For further information on the Australia-UK FTA, including updates on negotiations and how to make a submission or submit a query, please visit www.dfat.gov.au/trade/agreements/negotiations/aukfta
DFAT will continue to provide updates and information on our negotiating objectives on this webpage. Requests for additional information and written submissions can be sent by email to: firstname.lastname@example.org
How are FTAs implemented?
In line with Australia’s treaty-making processes, our FTA with the UK would be tabled in Parliament. The Joint Standing Committee on Treaties (JSCOT) would then conduct an inquiry into the FTA and report back to Parliament. Parliament would consider any legislation or amendments to existing legislation that may be necessary to implement an agreement.
UK market snapshot
- The UK’s GDP was $2.74 trillion in 2019.

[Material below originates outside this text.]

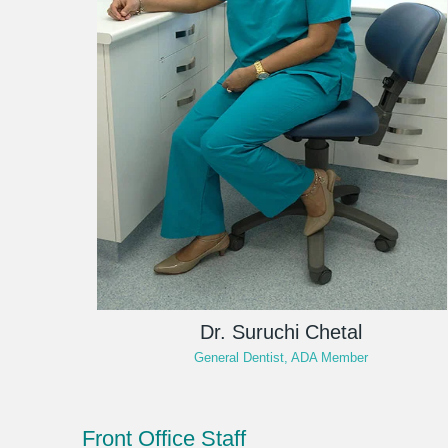
Dr. Suruchi Chetal
General Dentist, ADA Member
Front Office Staff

- The population of the UK is 66.4 million.
- 1.17 million people born in the UK were living in Australia in 2019.
- In 2018-19, Australia’s total two way trade in goods and services across all trading partners, was $891.6 billion, of which the UK was $30.3 billion.
- The UK is Australia’s second largest source of foreign investment, with foreign direct investment valued at $127.1 billion in 2019.
- The UK is Australia’s third-largest services trading partner, accounting for 7.7% ($15.2 billion) of our total services trade in 2018-19.
- The UK is Australia’s 12th largest goods trading partner, worth $15.1 billion in 2018-19.